For discovery matters on Long Island, cases are typically filed in Nassau County Supreme Court (at the courthouse in Mineola) or Suffolk County Supreme Court (in Riverhead). No-fault arbitrations are heard through the American Arbitration Association, which assigns arbitrators throughout the metropolitan area. Workers' compensation claims go to the Workers' Compensation Board, with hearings at district offices across the state. Understanding which forum is appropriate for your case — and the specific procedural rules that apply — is essential for a successful outcome.

The procedural landscape in New York also includes important timing requirements that can affect your case. Most civil actions are subject to statutes of limitations ranging from one year (for intentional torts and claims against municipalities) to six years (for contract actions). Personal injury cases generally have a three-year deadline under CPLR 214(5), while medical malpractice claims must be filed within two and a half years under CPLR 214-a. No-fault insurance claims have their own regulatory deadlines, including 30-day filing requirements for applications and 45-day deadlines for provider claims. Understanding and complying with these deadlines is critical — missing a filing deadline can permanently bar your claim, regardless of how strong your case may be on the merits.

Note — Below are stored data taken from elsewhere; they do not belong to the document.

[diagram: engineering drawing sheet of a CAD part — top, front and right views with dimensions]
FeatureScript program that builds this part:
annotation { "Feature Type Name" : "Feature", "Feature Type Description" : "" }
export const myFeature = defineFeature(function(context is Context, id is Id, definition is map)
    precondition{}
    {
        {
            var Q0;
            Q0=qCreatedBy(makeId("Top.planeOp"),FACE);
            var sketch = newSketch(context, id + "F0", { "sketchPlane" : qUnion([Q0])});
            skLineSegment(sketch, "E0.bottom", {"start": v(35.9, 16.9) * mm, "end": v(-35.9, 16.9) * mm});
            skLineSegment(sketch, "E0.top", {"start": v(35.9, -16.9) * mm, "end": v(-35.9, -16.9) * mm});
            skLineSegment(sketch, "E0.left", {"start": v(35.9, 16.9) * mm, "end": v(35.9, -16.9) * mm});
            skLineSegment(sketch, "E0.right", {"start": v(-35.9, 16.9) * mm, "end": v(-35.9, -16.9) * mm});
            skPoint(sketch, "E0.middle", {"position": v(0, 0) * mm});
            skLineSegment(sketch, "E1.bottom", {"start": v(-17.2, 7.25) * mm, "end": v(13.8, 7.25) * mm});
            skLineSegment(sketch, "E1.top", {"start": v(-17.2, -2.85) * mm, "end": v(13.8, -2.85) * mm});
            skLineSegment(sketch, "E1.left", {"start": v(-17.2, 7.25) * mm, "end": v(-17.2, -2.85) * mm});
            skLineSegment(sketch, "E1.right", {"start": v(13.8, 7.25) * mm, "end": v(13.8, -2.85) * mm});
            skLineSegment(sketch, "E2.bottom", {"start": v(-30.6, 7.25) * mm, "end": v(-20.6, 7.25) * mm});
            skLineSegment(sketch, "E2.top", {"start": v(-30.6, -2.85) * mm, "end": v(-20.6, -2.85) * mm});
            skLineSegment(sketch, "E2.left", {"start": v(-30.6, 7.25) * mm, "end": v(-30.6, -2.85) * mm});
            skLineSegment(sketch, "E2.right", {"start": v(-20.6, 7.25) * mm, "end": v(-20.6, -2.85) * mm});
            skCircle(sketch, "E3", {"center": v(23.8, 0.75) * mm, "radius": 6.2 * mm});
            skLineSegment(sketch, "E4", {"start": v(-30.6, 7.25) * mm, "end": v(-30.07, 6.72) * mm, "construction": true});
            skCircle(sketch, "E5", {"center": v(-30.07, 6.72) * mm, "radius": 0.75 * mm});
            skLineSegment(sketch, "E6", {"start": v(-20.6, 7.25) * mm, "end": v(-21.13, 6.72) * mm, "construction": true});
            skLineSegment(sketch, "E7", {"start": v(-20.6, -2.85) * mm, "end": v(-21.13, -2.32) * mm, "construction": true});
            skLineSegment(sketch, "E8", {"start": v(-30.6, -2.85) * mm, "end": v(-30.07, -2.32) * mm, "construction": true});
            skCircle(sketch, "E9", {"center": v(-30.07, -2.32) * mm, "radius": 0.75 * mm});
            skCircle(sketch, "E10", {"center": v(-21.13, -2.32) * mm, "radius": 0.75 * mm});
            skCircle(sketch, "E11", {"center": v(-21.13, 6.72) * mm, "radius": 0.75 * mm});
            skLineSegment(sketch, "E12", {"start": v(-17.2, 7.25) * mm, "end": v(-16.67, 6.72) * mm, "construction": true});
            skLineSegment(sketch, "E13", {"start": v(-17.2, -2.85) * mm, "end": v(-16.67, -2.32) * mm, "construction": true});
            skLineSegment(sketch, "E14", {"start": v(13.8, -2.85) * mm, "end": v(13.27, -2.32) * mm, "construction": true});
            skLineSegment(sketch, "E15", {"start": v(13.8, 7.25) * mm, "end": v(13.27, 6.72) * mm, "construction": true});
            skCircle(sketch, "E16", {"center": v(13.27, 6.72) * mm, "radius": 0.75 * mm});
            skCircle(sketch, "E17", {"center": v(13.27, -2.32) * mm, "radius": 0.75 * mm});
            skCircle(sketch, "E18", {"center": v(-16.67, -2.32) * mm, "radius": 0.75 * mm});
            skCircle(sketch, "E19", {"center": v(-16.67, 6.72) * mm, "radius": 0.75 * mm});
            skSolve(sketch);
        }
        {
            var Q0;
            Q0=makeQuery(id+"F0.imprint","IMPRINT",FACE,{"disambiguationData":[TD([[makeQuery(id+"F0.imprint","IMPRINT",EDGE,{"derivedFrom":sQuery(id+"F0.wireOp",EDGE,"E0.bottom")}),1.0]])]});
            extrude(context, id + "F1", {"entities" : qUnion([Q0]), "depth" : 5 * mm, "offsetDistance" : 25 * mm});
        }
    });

Attorney Jason Tenenbaum regularly practices in all of these venues. His office at 326 Walt Whitman Road, Suite C, Huntington Station, NY 11746, is centrally located on Long Island, providing convenient access to courts and offices throughout Nassau County, Suffolk County, and New York City. Whether you need representation in a no-fault arbitration, a personal injury trial, an employment discrimination hearing, or an appeal to the Appellate Division, the Law Office of Jason Tenenbaum, P.C. brings $24+ years of real courtroom experience to your case. If you have questions about the legal issues discussed in this article, call (516) 750-0595 for a free, no-obligation consultation.

New York's substantive law also presents distinct challenges. In motor vehicle cases, the no-fault system under Insurance Law Article 51 provides first-party benefits regardless of fault, but limits the right to sue for non-economic damages unless the plaintiff establishes a "serious injury" under one of nine statutory categories. This threshold — codified at Insurance Law Section 5102(d) — requires medical evidence showing more than a minor or subjective injury, and courts have developed detailed standards for each category. Fractures must be documented through imaging studies. Claims of permanent consequential limitation or significant limitation of use require quantified range-of-motion testing with comparison to norms. The 90/180-day category demands proof that the plaintiff was unable to perform substantially all of their usual daily activities for at least 90 of the 180 days following the accident.

In employment discrimination cases, the legal standards vary depending on whether the claim arises under state or local law. The New York State Human Rights Law employs a burden-shifting framework: the plaintiff must first establish a prima facie case by showing membership in a protected class, qualification for the position, an adverse employment action, and circumstances giving rise to an inference of discrimination. The burden then shifts to the employer to articulate a legitimate, non-discriminatory reason for its decision. If the employer meets this burden, the plaintiff must demonstrate that the stated reason is pretextual. The New York City Human Rights Law, by contrast, applies a broader standard, asking whether the plaintiff was treated less well than other employees because of a protected characteristic.